# DOCUMENT SECTION:
——————
The Future Dictionary of America
Various authors/editors (2004)
I'm going to be honest with you: I have no idea how to write about this book, as it's not your run-of-the-mill dictionary. In brief, the book contains hundreds of words (some already in circulation, some newly minted) by a sizeable list of contemporary writers in the McSweeny's orbit. The book was published in 2004 "to benefit progressive causes in the 2004 election," which means it leans liberal and to the left. That's not my perspective. As it says at the beginning of the book's introductory note:
This dictionary was conceived as a way for a great number of American writers and artists to voice their displeasure with their current political leadership, and to collectively imagine a brighter future…. Thus, all proceeds from the sales of this dictionary go directly to groups expressing their outrage over the Bush Administration's assault on free speech, overtime, drinking water, truth, the rule of law, humility, the separation of Church and State, a woman's right to choose, clean air, and every other good idea this country has ever had.
The other thing that makes this book interesting, aside from it's peculiar mix of new and existing words and phrases, is the authors'/editors' proclamation of language's importance in the age of YouTube, with its influencers and cat videos, and their awareness that, while publishing a dictionary in the 21st century might be something of an anachronistic approach to consciousness raising, it's the anti-literate who are most at risk.
I won't say any more. I can't. This book is just something that has to be held and leafed through and absorbed to be fully understood. Ironically, attempting to its encapsulate its essence in mere words falls short. I will, however, leave you with the following excerpt from the book's front matter, which appears under the heading, "Does Our 2Ist-Century World Need Such a Dictionary?"
——————
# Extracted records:
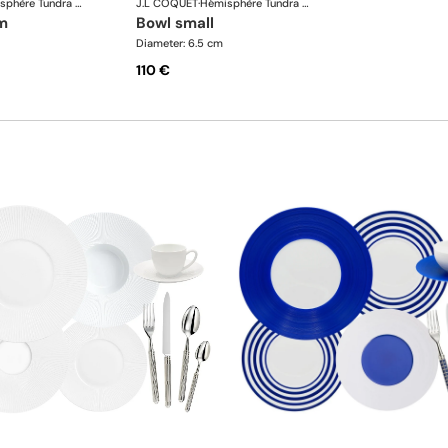
Hémisphère Tundra Winter
J.L COQUET
·
Hémisphère Tundra Winter
m
bowl small
Diameter: 6.5 cm
110 €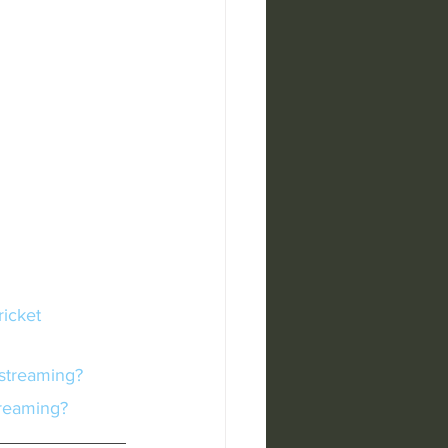
 streaming?
treaming?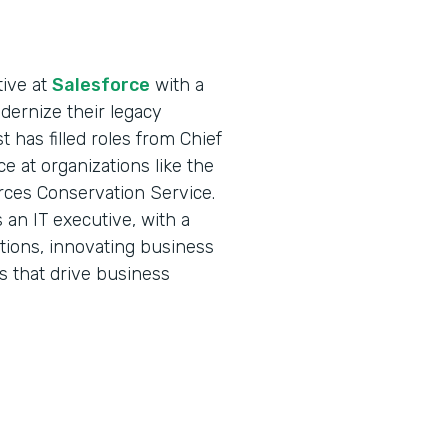
tive at
Salesforce
with a
ernize their legacy
 has filled roles from Chief
ce at organizations like the
rces Conservation Service.
an IT executive, with a
ations, innovating business
s that drive business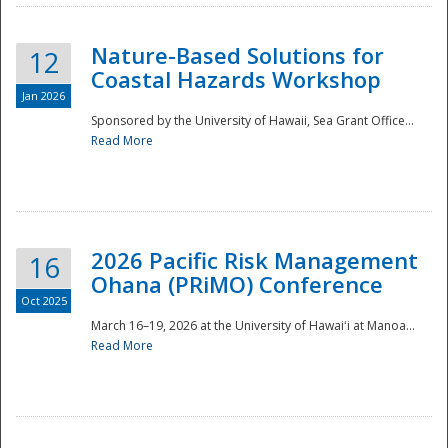
Nature-Based Solutions for
12
Coastal Hazards Workshop
Jan 2026
Sponsored by the University of Hawaii, Sea Grant Office...
Read More
Disaster
2026 Pacific Risk Management
16
Ohana (PRiMO) Conference
Oct 2025
March 16–19, 2026 at the University of Hawaiʻi at Manoa...
Read More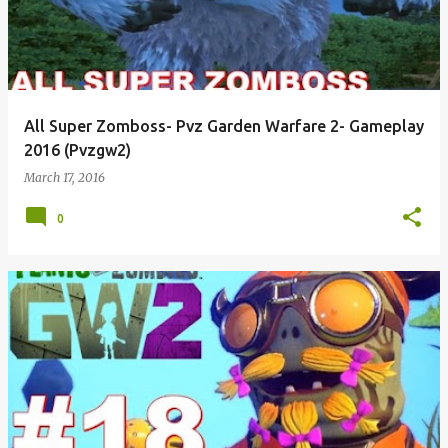
All Super Zomboss- Pvz Garden Warfare 2- Gameplay
2016 (Pvzgw2)
March 17, 2016
0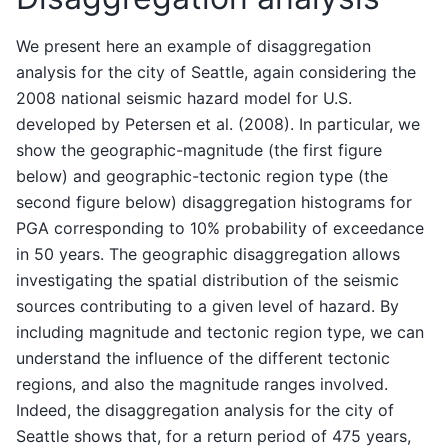
We present here an example of disaggregation
analysis for the city of Seattle, again considering the
2008 national seismic hazard model for U.S.
developed by Petersen et al. (2008). In particular, we
show the geographic-magnitude (the first figure
below) and geographic-tectonic region type (the
second figure below) disaggregation histograms for
PGA corresponding to 10% probability of exceedance
in 50 years. The geographic disaggregation allows
investigating the spatial distribution of the seismic
sources contributing to a given level of hazard. By
including magnitude and tectonic region type, we can
understand the influence of the different tectonic
regions, and also the magnitude ranges involved.
Indeed, the disaggregation analysis for the city of
Seattle shows that, for a return period of 475 years,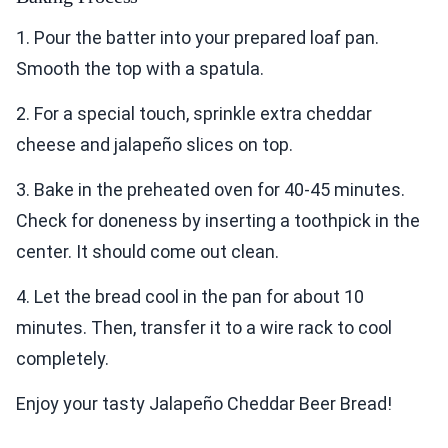
1. Pour the batter into your prepared loaf pan.
Smooth the top with a spatula.
2. For a special touch, sprinkle extra cheddar
cheese and jalapeño slices on top.
3. Bake in the preheated oven for 40-45 minutes.
Check for doneness by inserting a toothpick in the
center. It should come out clean.
4. Let the bread cool in the pan for about 10
minutes. Then, transfer it to a wire rack to cool
completely.
Enjoy your tasty Jalapeño Cheddar Beer Bread!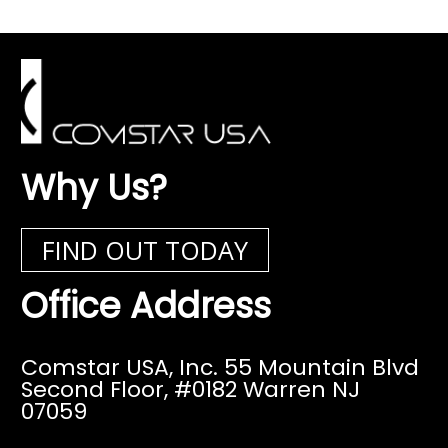
Why Us?
FIND OUT TODAY
Office Address
Comstar USA, Inc. 55 Mountain Blvd
Second Floor,
#0182 Warren NJ
07059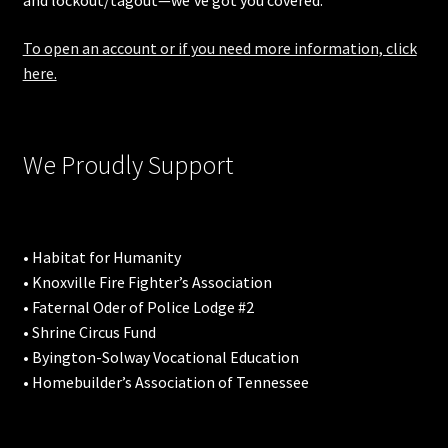
and lockout/tagout—we’ve got you covered.
To open an account or if you need more information, click
here.
We Proudly Support
• Habitat for Humanity
• Knoxville Fire Fighter’s Association
• Faternal Oder of Police Lodge #2
• Shrine Circus Fund
• Byington-Solway Vocational Education
• Homebuilder’s Association of Tennessee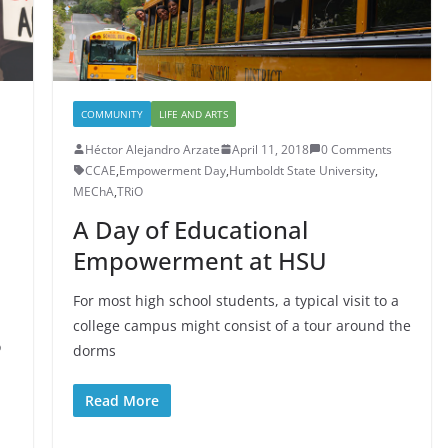
COMMUNITY
LIFE AND ARTS
Héctor Alejandro Arzate
April 11, 2018
0 Comments
CCAE
,
Empowerment Day
,
Humboldt State University
,
MEChA
,
TRiO
A Day of Educational
Empowerment at HSU
For most high school students, a typical visit to a
college campus might consist of a tour around the
o
dorms
Read More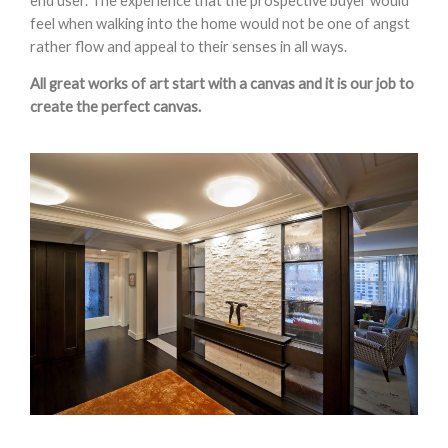
end user. The experience that the prospective buyer would
feel when walking into the home would not be one of angst
rather flow and appeal to their senses in all ways.
All great works of art start with a canvas and it is our job to
create the perfect canvas.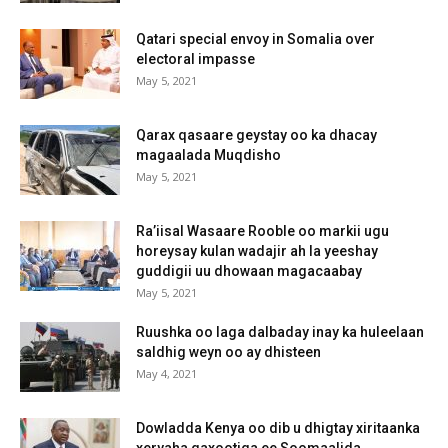
Qatari special envoy in Somalia over
electoral impasse
May 5, 2021
Qarax qasaare geystay oo ka dhacay
magaalada Muqdisho
May 5, 2021
Ra’iisal Wasaare Rooble oo markii ugu
horeysay kulan wadajir ah la yeeshay
guddigii uu dhowaan magacaabay
May 5, 2021
Ruushka oo laga dalbaday inay ka huleelaan
saldhig weyn oo ay dhisteen
May 4, 2021
Dowladda Kenya oo dib u dhigtay xiritaanka
xeryaha qaxootiga ee Soomaalida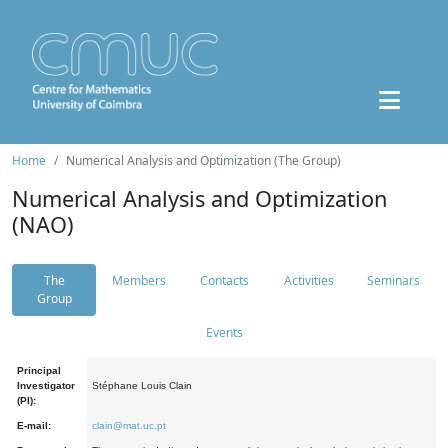
Home
Numerical Analysis and Optimization (The Group)
Numerical Analysis and Optimization
(NAO)
The
Members
Contacts
Activities
Seminars
Group
Events
Principal
Investigator
Stéphane Louis Clain
(PI):
E-mail:
clain@mat.uc.pt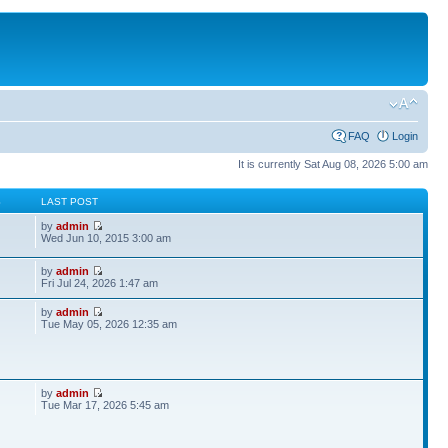
FAQ
Login
It is currently Sat Aug 08, 2026 5:00 am
S
LAST POST
by
admin
Wed Jun 10, 2015 3:00 am
by
admin
Fri Jul 24, 2026 1:47 am
by
admin
Tue May 05, 2026 12:35 am
by
admin
Tue Mar 17, 2026 5:45 am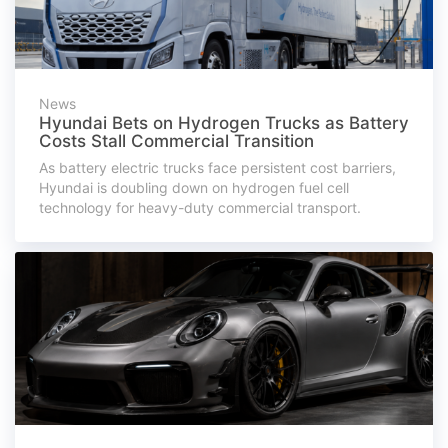
News
Hyundai Bets on Hydrogen Trucks as Battery
Costs Stall Commercial Transition
As battery electric trucks face persistent cost barriers,
Hyundai is doubling down on hydrogen fuel cell
technology for heavy-duty commercial transport.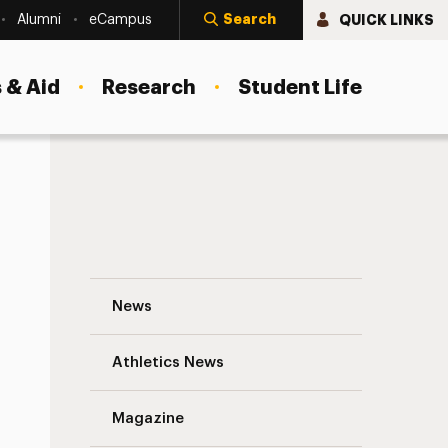
Search
QUICK LINKS
Alumni
eCampus
 & Aid
Research
Student Life
h
Summer of Discovery: Adelphi Undergra
News
Athletics News
Magazine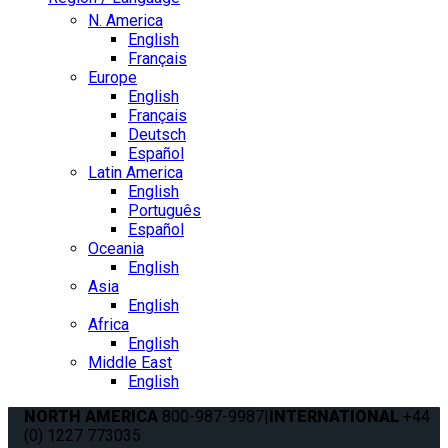
N. America
English
Français
Europe
English
Français
Deutsch
Español
Latin America
English
Português
Español
Oceania
English
Asia
English
Africa
English
Middle East
English
NORTH AMERICA
800-987-9987
|
INTERNATIONAL
+44
(0) 1227 773035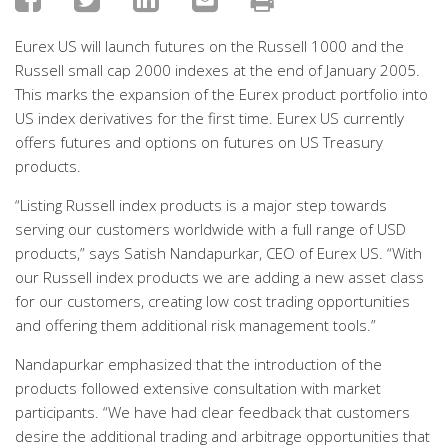
Eurex US will launch futures on the Russell 1000 and the
Russell small cap 2000 indexes at the end of January 2005.
This marks the expansion of the Eurex product portfolio into
US index derivatives for the first time. Eurex US currently
offers futures and options on futures on US Treasury
products.
“Listing Russell index products is a major step towards
serving our customers worldwide with a full range of USD
products,” says Satish Nandapurkar, CEO of Eurex US. “With
our Russell index products we are adding a new asset class
for our customers, creating low cost trading opportunities
and offering them additional risk management tools.”
Nandapurkar emphasized that the introduction of the
products followed extensive consultation with market
participants. “We have had clear feedback that customers
desire the additional trading and arbitrage opportunities that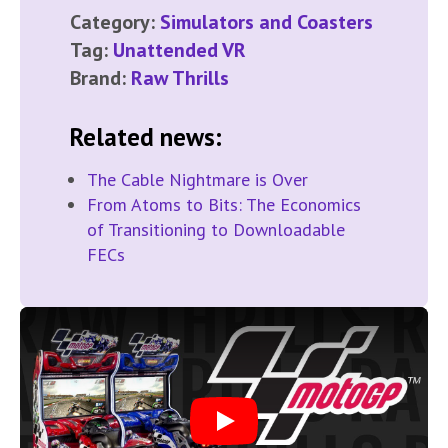
Category:
Simulators and Coasters
Tag:
Unattended VR
Brand:
Raw Thrills
Related news:
The Cable Nightmare is Over
From Atoms to Bits: The Economics
of Transitioning to Downloadable
FECs
Play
——————
# REQUIRED WORK:
In the review of The Future Dictionary of America, what purpose is given for publishing the book in 2004?

# REPLY TO THE EXERCISE:
It was published to benefit progressive causes in the 2004 election.